Selected passage:

________________

Title:
Ms. Scrooge
Format:
TV Movie
Country:
USA
Production
company:
Power Pictures,
for the USA Network
Year:
1997 (first
broadcast on the USA Network on December 10th that year)
Length:
87 minutes
Setting:
Contemporary
United States
Background:
One of the major
general-interest cable channels in the United States, the USA Network was also
one of the first, being founded as a sports network in 1977 before transforming
into its current more mixed format in 1980. Through the 1980s is began
investing in original scripted programming, and by the 1990s was a major player
in America cable ratings and a commissioner of various series, miniseries and
TV movies such as this seasonal offering for Christmas 1997.
Cast and crew:
Scriptwriter John McGreevey was a very experienced hand in American television drama, having
written for series going all the way back to the early 1950s, including twenty
episodes of The Waltons in the 1970s. Ms Scrooge was his final
credited work, produced when he was 75 years old. Director John Korty was an
Academy Award winner, although not for a dramatic work – he won the Oscar for
Best Documentary Feature for Who Are The DeBolts? in 1977. During his
career he also made animated shorts for Sesame
Street and directed the Ewok-based Star Wars spin-off Caravan of
Courage in 1984.
Cicely Tyson
stars as the rather-forcing-it ‘Ebenita Scrooge’; a hugely experienced and
acclaimed performer in film and television, she had been nominated for an Oscar
for her role in 1972’s Sounder and had previously worked with director
Korton when she starred in his TV movie The Autobiography of Miss Jane
Pittman, which also garnered them both much acclaim.
Katherine Helmond
as ‘Maude Marley’ was known for her starring role in the American sitcom Soap,
and had also been a regular in Who’s the Boss?, the sitcom which was
remade in the UK in the early 1990s as The Upper Hand.

________________

Source data:
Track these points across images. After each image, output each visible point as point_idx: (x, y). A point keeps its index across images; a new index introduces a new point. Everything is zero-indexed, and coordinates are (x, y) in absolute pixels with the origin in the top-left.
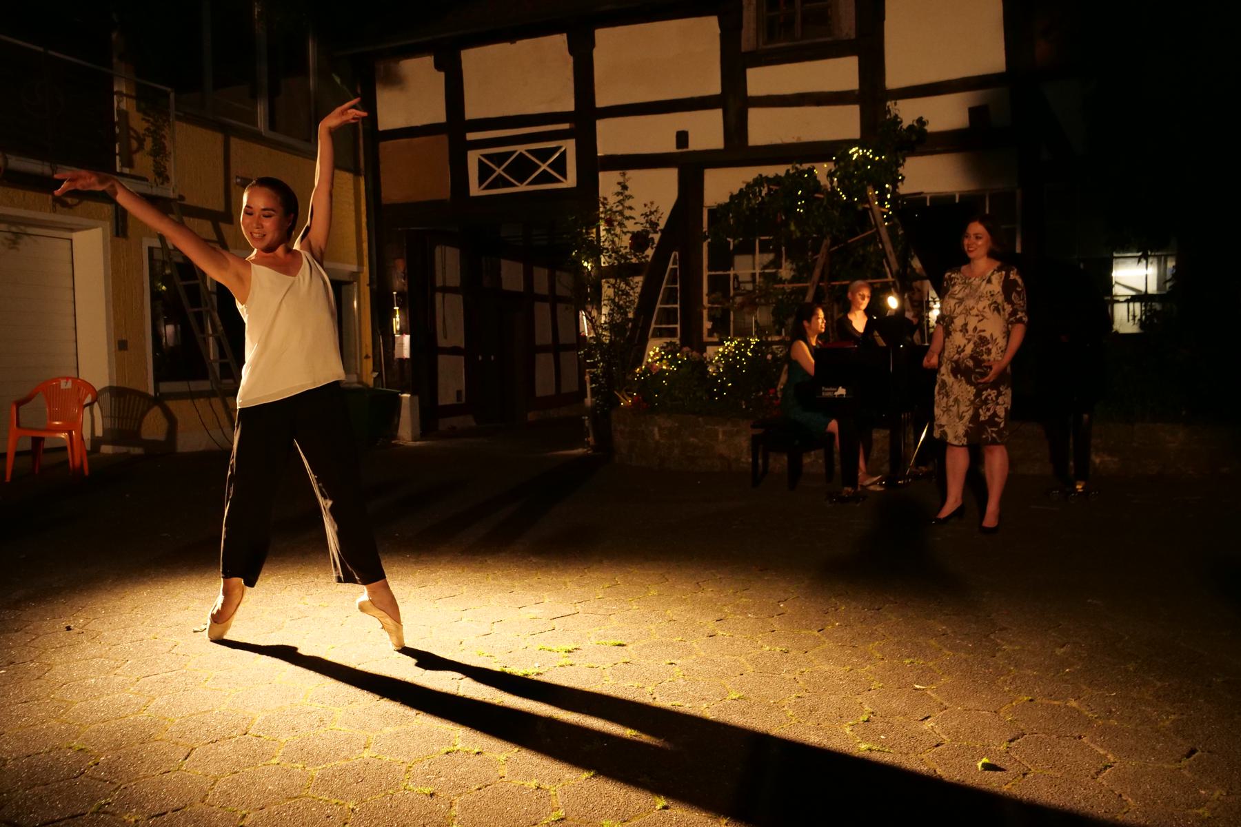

________________

Exercise task 1:
In the Ms. Scrooge entry, which Academy Award did director John Korty win?
Exercise task 2:
Reproduce the Ms. Scrooge entry from "Katherine Helmond" to "The Upper Hand." word for word.

Task response 1:
Best Documentary Feature, for Who Are The DeBolts? in 1977.

Task response 2:
Katherine Helmond
as ‘Maude Marley’ was known for her starring role in the American sitcom Soap,
and had also been a regular in Who’s the Boss?, the sitcom which was
remade in the UK in the early 1990s as The Upper Hand.